What role does Colorado’s winter sports play in the health of its residents?

Baden makes an important point when he mentions sunshine. Because yes, Colorado gets cold but it’s not the dreary, damp winter many of us experience, especially in the Northeast. According to the Huffington Post, Colorado only has 30 to 40 overcast days per year, leaving at least 300 days of partial sunshine (a statistic they got from the Colorado Climate Center).

Winter sports are another possible factor that pushes Colorado to the top of the list, since they allow residents to stay active all year long — not just in the summer. According to Coley Cook, who’s in charge of guest experience at the W Hotel in Aspen — which sits right at the base of Aspen Mountain, so there’s hiking, biking, snowboarding, and skiing directly outside, “Aspen is equally active in both the summer and winter and that is why we are known as an all-season resort.” She explains that guests travel to Aspen to get active, even when there are feet of snow on the ground. “In the winter you will see more snow activities, while in the summer you will find more hiking, mountain biking, climbing, and fishing,” she says.
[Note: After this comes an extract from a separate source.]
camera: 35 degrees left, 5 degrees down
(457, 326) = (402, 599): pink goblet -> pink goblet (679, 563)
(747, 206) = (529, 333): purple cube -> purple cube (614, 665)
After my recent trip to the state, I’ve developed my own theory. I think that what makes the difference for Colorado is the way they value an active culture over a fitness culture. Instead of sitting at a desk all day and then heading to Barry’s Bootcamp at 8 p.m., Coloradoans are biking, walking, hiking, and getting into nature. I got the distinct vibe that people living there would rather be able to hike 6 miles uphill than have a 6 pack; it’s a state that seems to put wellness over vanity. To me, that’s what sets Colorado apart from the rest.